Menjalankan keputusan itu tidak lah mudah, sebab amarah para pejuang TRI dan para laskar sudah memuncak dengan Belanda setelah berbagai pertempuran panjang yang terjadi selama Lima Hari Lima Malam sebelumnya. Dari segi kedudukan pun, para pejuang dan laskar-laskar meyakini bahwa Belanda dapat dikalahkan hari itu, karena posisi mereka sudah terkepung oleh kekuatan tentara TRI dan laskar-laskar.
Disatu sisi, instruksi Presiden Soekarno yang meminta perundingan dilakukan harus tetap dijalankan. Sehingga Kolonel Bambang Utoyo bersama Gubernur Sumatera Selatan Dr.M.Isa memutuskan untuk keliling menghampiri para komandan pasukan yang tersebar di sejumlah wilayah berbeda untuk memberikan penjelasan dan berbagai pertimbangan kepada para pasukan agar menghentikan pertempuran dan memilih untuk mematuhi instruksi Pemerintah Pusat dengan menjalankan perundingan dengan Belanda.

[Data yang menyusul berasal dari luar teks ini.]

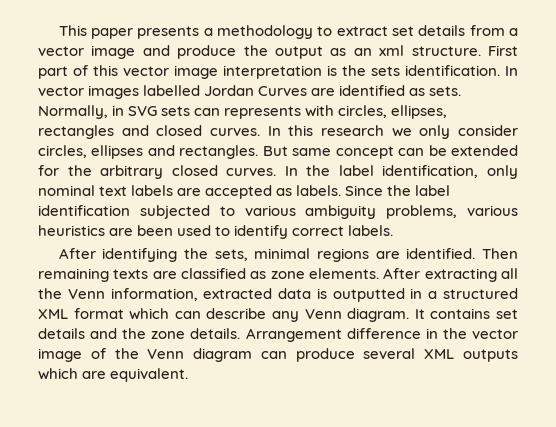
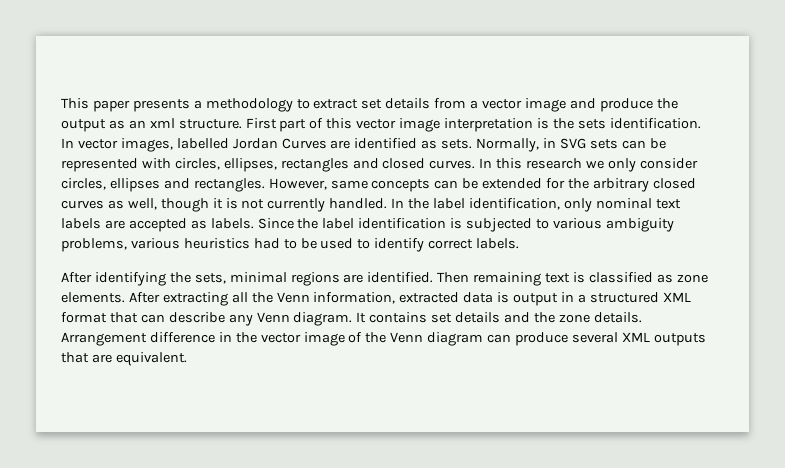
[88,85,140,99] images -> [120,138,173,152] images,
[224,106,302,119] represents -> [649,138,666,149] [61,158,138,172] be represented
[262,146,394,159] But same concept -> [268,178,431,192] However, same concepts
[226,168,277,176] curves. -> [61,198,388,212] curves as well, though it is not currently handled.
(130, 210) none -> [450,218,463,229] is
[109,225,174,236] are been -> [253,238,317,249] had to be
[113,269,177,279] texts are -> [545,272,586,283] text is
[332,288,405,302] outputted -> [513,293,559,306] output
[129,308,170,320] which -> [109,312,138,323] that
[38,368,78,380] which -> [61,352,89,363] that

Pada saat menemui para pemimpin front rakyat di Seberang Ilir, ternyata sempat ada insiden yang mengerikan. Salah satu anggota front dari Anggota TRI Seberang Ilir tidak terima dengan keputusan yang diambil oleh Panglima Divisi Garuda II itu. Sampai-sampai, salah seorang Anggota TRI itu melepaskan tembakan ke arah Kolonel Bambang Utoyo dan Gubernur Sumsel, Dr.M.Isa sambil berteriak "mampuslah kalian pengkhianat" teriak salah satu Anggota TRI yang tidak disebutkan namanya. untung saja tembakan anggota itu tidak mengenai Panglima dan Gubernur.
Insiden itu hampir saja menghilangkan nyawa Kolonel Bambang Utoyo dan Gubernur Sumsel, Dr.M.Isa. Meskipun sempat mendapat serangan, Kolonel Bambang Utoyo tetap menjelaskan kepada para front rakyat yang saat itu memiliki semangat tempur mengalahkan Belanda. Sampai pada akhirnya, seluruh front dan laskar-laskar pejuang di Sumatera Selatan mengikuti keputusan yang diambil oleh Panglima Divisi Garuda II untuk menghentikan peperangan dan mengambil jalur perundingan demi menjalankan perintah Pemerintah Pusat.[viva]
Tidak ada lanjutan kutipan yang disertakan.